Si, somos de compartir tareas. Sobre todo, lo que aprendí a lo largo de mi vida es a pedir ayuda cuando siento que me desbordo. Hay cosas que a él le salen mejor y le gusta más y hay otras que yo me siento más ducha. Creo que lo más importante es que en las cosas relevantes el poder guardarse un lugar en la agenda, tanto él como yo y el contar el uno con el otro. Eso es un desahogo.  

¿Qué aspectos positivos y negativos ves de la digitalización?

Enfocando estos aspectos en la pandemia, como los zoom y clases virtuales, por ejemplo, me he cuestionado varias cosas. Por un lado, a mis hijos los crié con una formación de “pantallas cero”. En mi casa no tenían celular ni computadora. Televisión solo se veía una hora por fin de semana donde se veía una peli en familia, que para mí era súper positivo. Con la pandemia me di cuenta que mi poca introducción en toda esta área tecnológica hizo que me tuve agiornar de golpe e hizo que las primeras semanas me volviera un poco loca. Al principio estaba que si o que no, pero si no lo hacía veía que mis hijos iban a quedar por fuera de distintos programas. 

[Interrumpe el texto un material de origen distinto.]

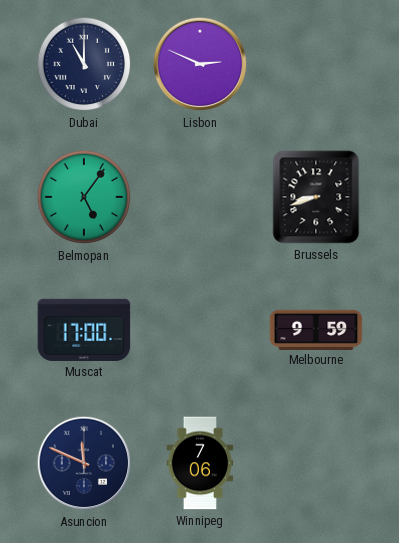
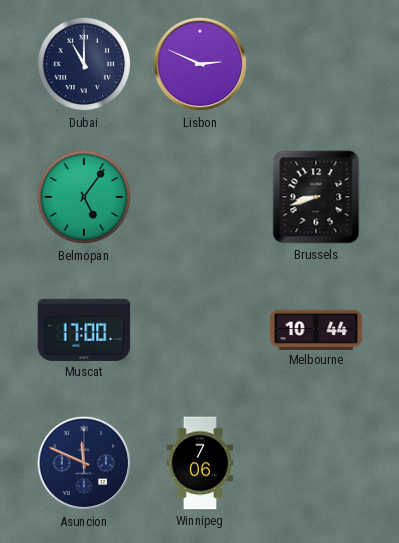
Melbourne: 9:59 -> 10:44
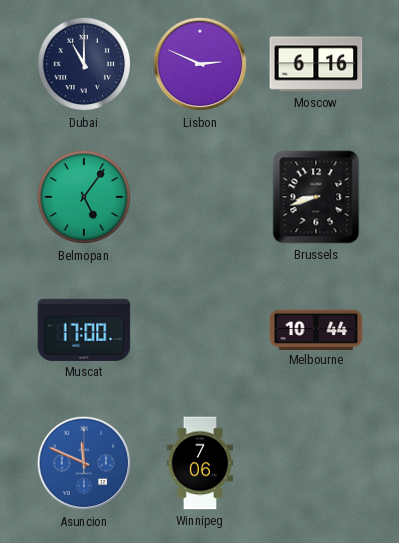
Moscow: none -> 6:16
Asuncion dial: navy -> blue
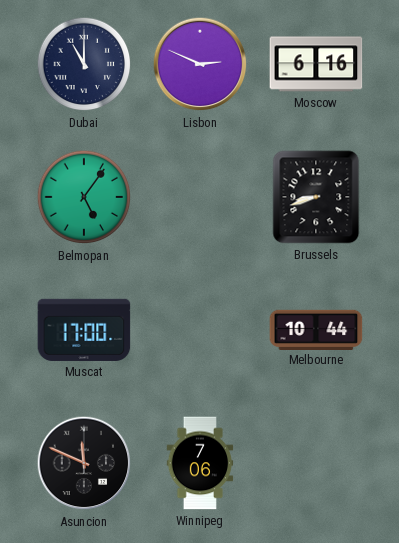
Asuncion dial: blue -> black
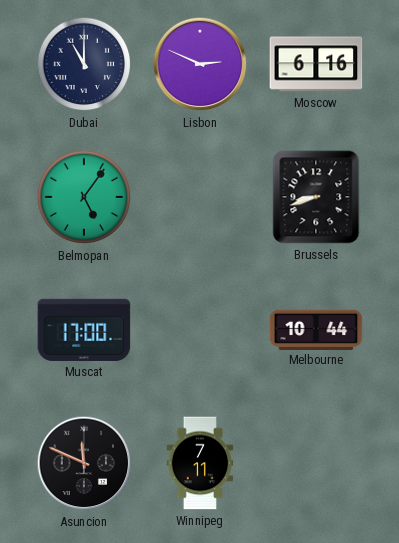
Winnipeg: 7:06 -> 7:11
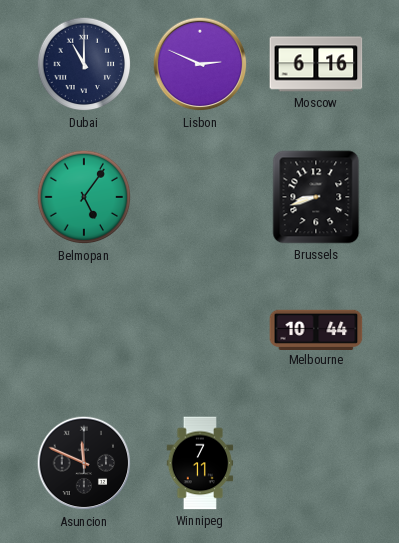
Muscat: 17:00 -> none
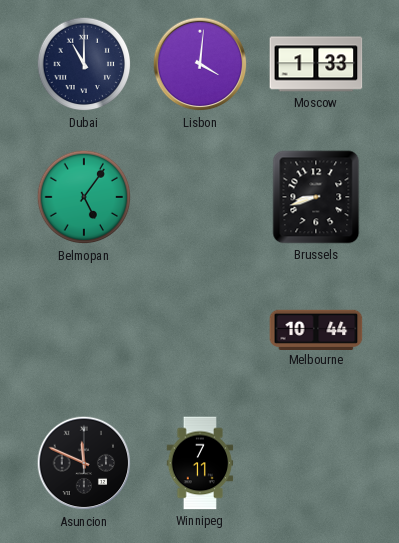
Lisbon: 2:49 -> 4:01
Moscow: 6:16 -> 1:33
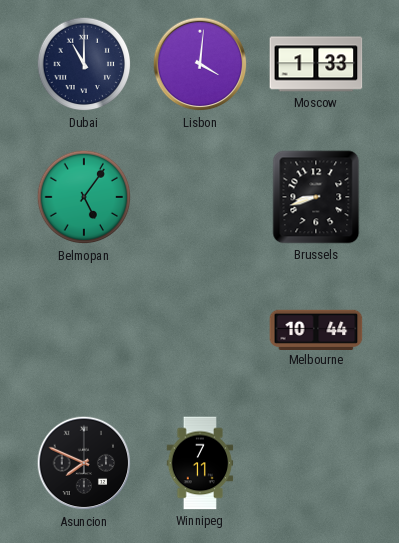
Asuncion: 11:49 -> 7:49
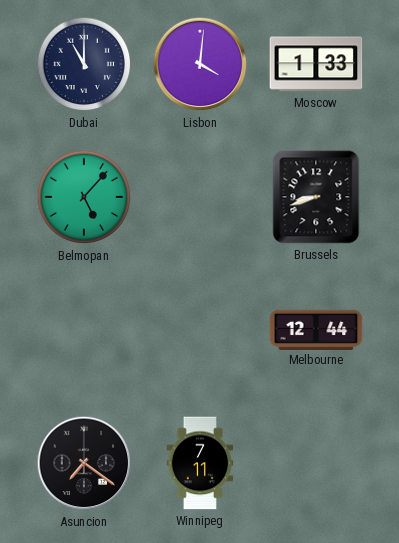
Belmopan: 5:06 -> 5:07
Melbourne: 10:44 -> 12:44
Asuncion: 7:49 -> 7:21
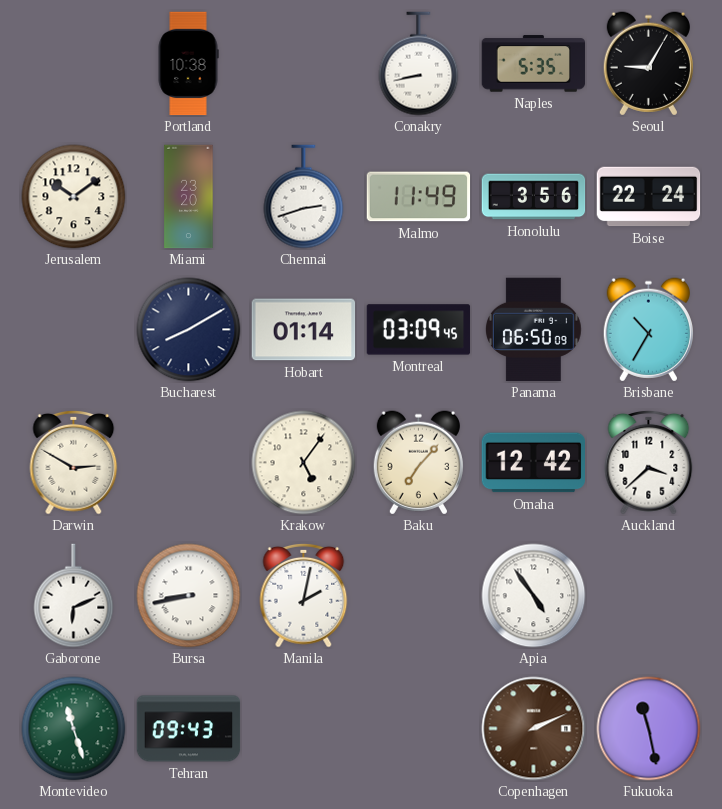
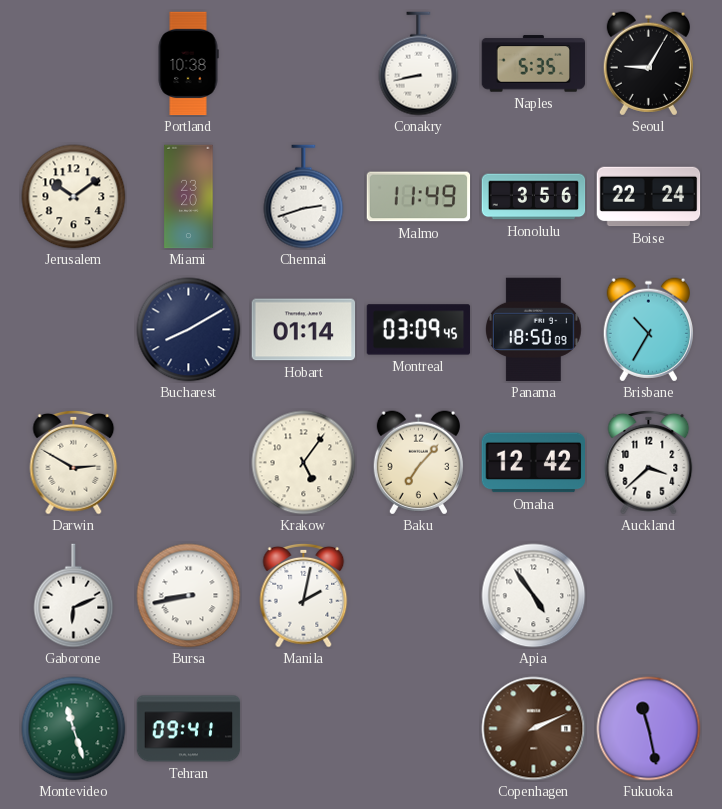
Panama: 06:50 -> 18:50
Tehran: 09:43 -> 09:41
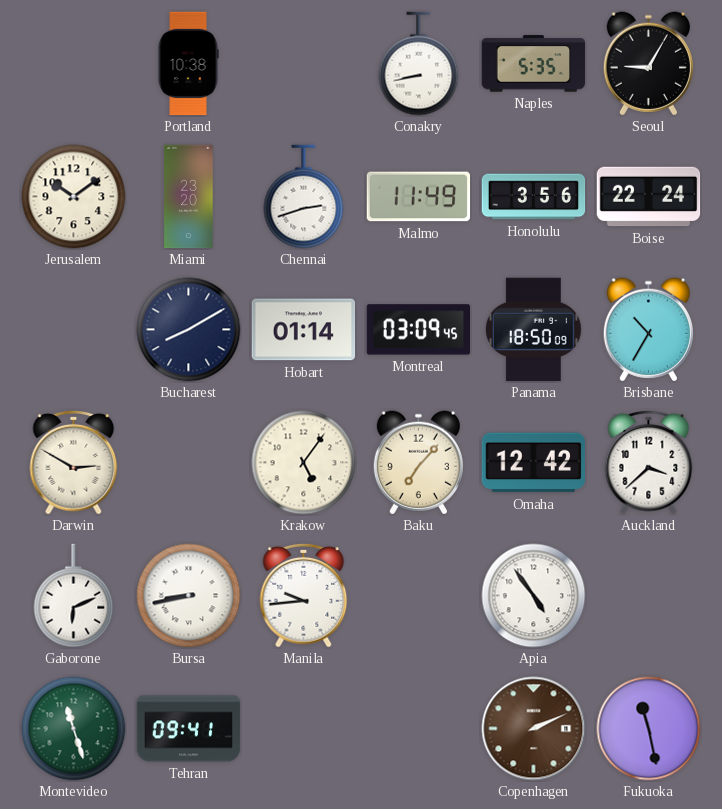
Manila: 2:02 -> 9:44
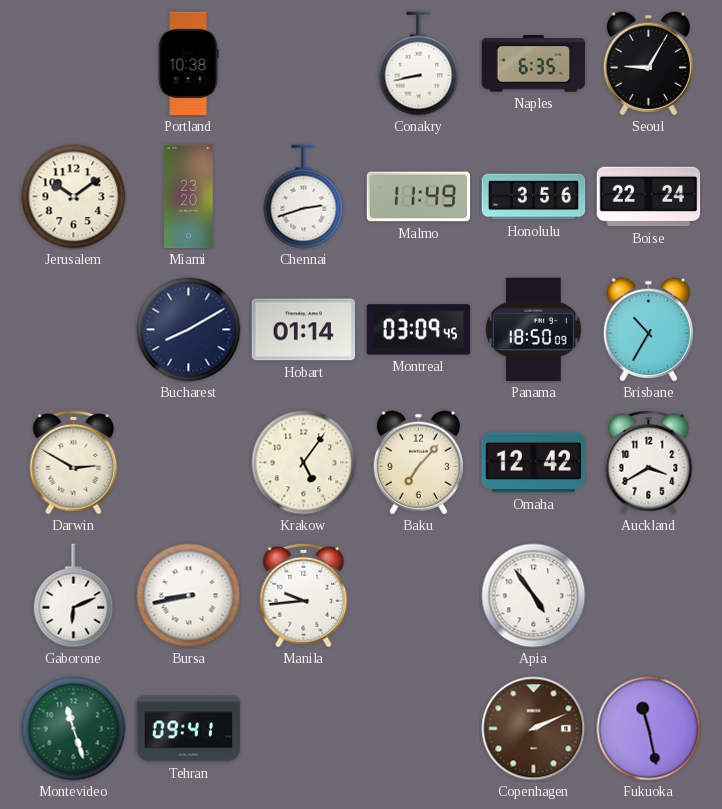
Naples: 5:35 -> 6:35
Auckland: 3:38 -> 3:40
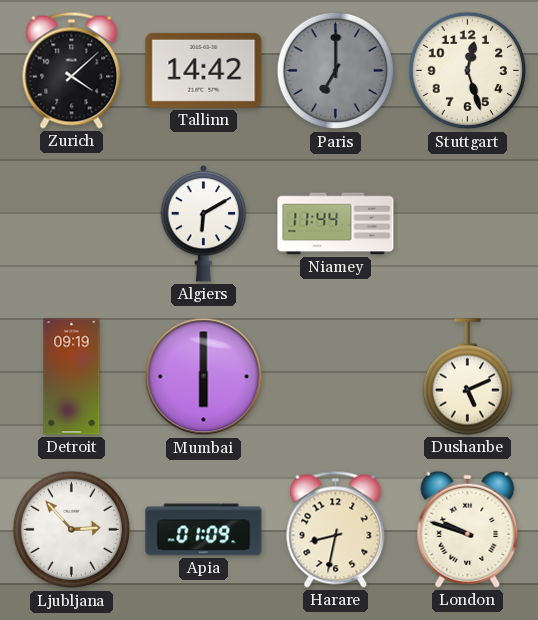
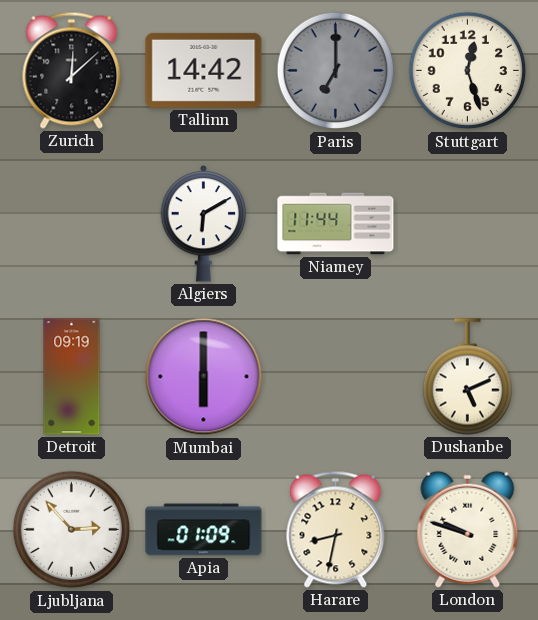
Zurich: 4:08 -> 12:08
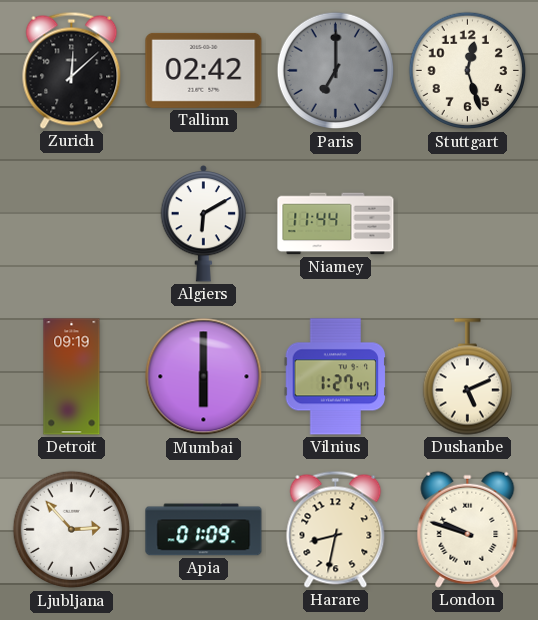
Tallinn: 14:42 -> 02:42
Vilnius: none -> 1:27
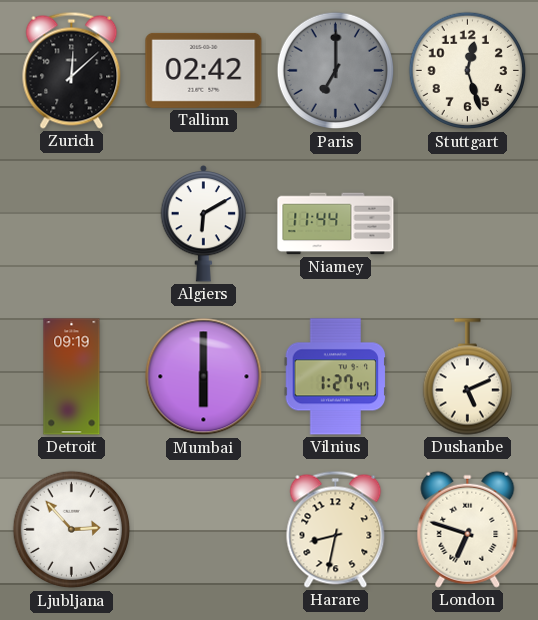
Apia: 01:09 -> none
London: 9:48 -> 6:48
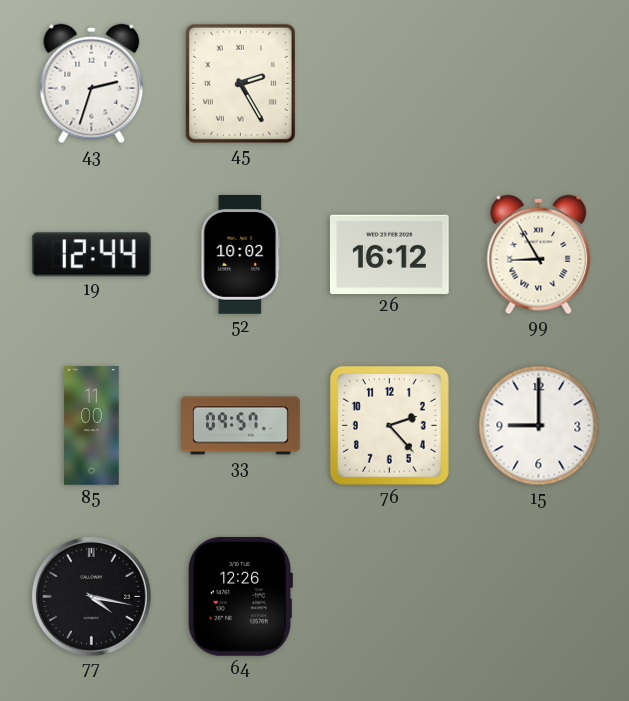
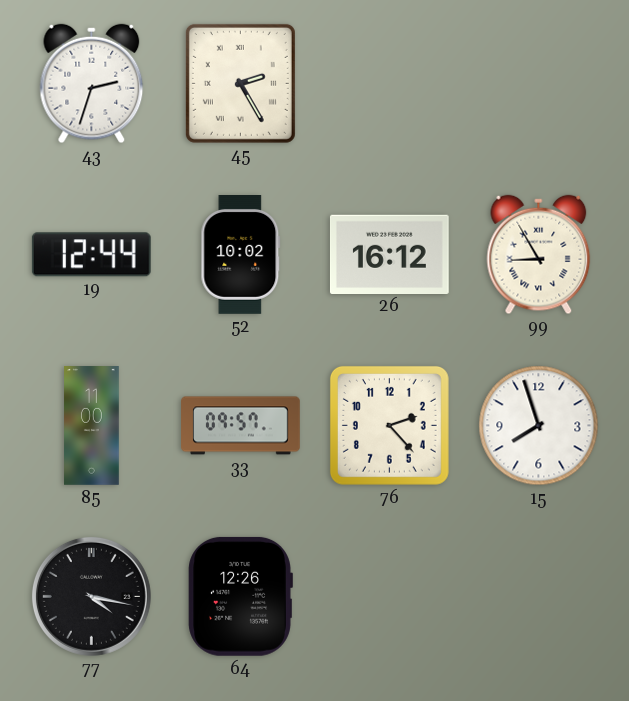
15: 9:00 -> 7:57
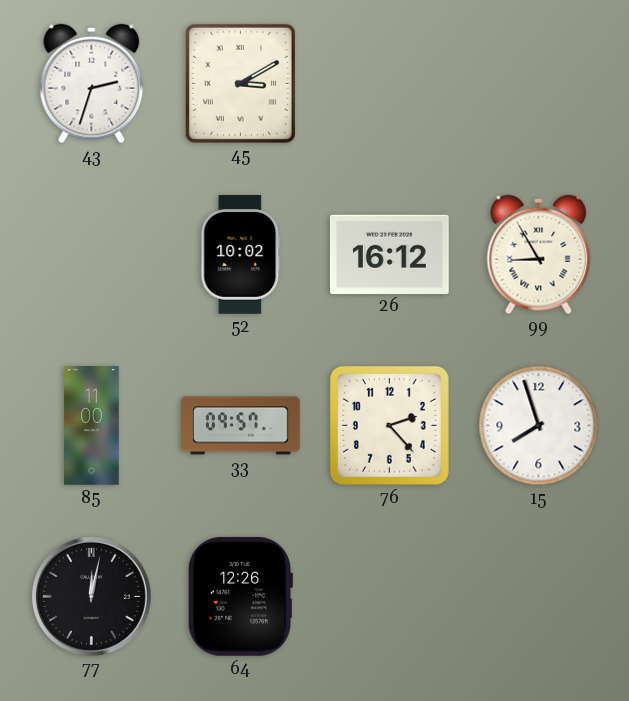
45: 2:25 -> 3:10
19: 12:44 -> none
77: 4:17 -> 12:02
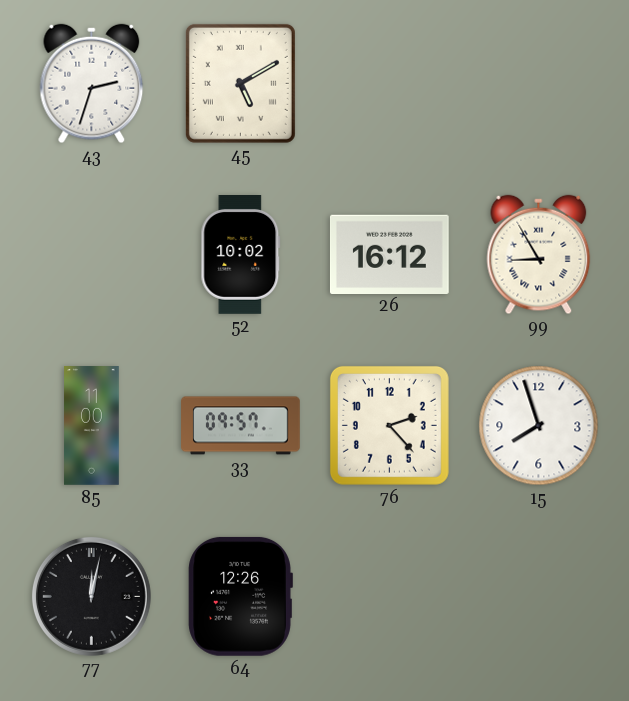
45: 3:10 -> 5:10
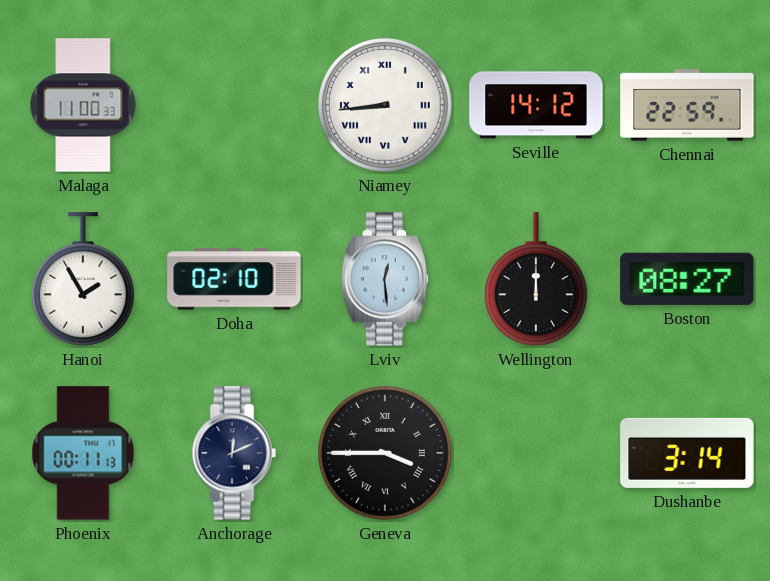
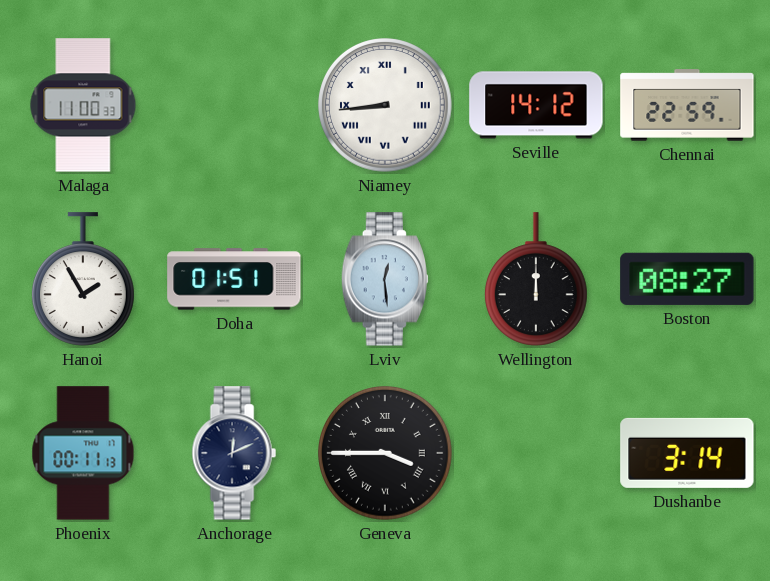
Doha: 02:10 -> 01:51
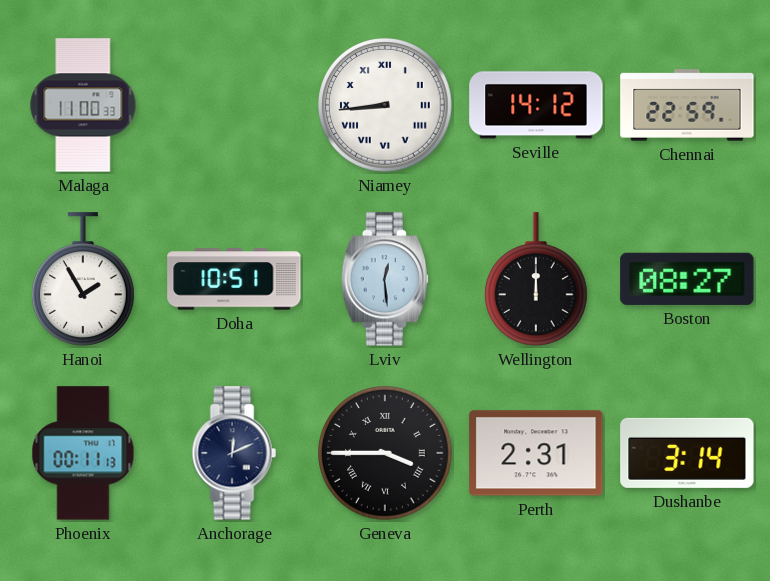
Doha: 01:51 -> 10:51
Perth: none -> 2:31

Con las clases virtuales creo que lo positivo fue que dejó poder como mamás y papás vivenciar cual moscas las clases en un salón. Valoré 10 veces más el trabajo del maestro, el poder enseñar y ser el sostén de una clase entera. Se revalorizó toda esta área. En cuanto a lo negativo, soy de esas personas que le gusta más lo presencial. Me parece que el contacto, la mirada, el abrazo, el estar con el otro de forma presencial te da algo que la virtualidad no te lo da. Cuando esta digitalización es excesiva se pierde la parte humana, entonces hay que estar atentos de no perder lo humano. 

Una canción:

Tengo muchas, y las uso mucho para entrar a distintos estados a la hora de actuar. Según lo que sienta escuchar es la canción que elijo.

Un restoran:

Los Francesitos. Porque es el restaurante de mis abuelos. Soy vegetariana así que le saco la carne a los chivitos.

Un vino:

Me gustan los tintos. Y preferiblemente pinot. Y si es de bodega o de boutique mejor.

Una prenda:

Creo que si tengo que elegir algo que siempre estoy usando son championes, soy fanática de todo lo que es calzado. Generalmente estoy de ropa deportiva.

Un perfume:

Según la época. Ahora estoy usando La Vie Est Belle e Lancome. Es el perfume que usaba mi abuela y me hace acordar a ella.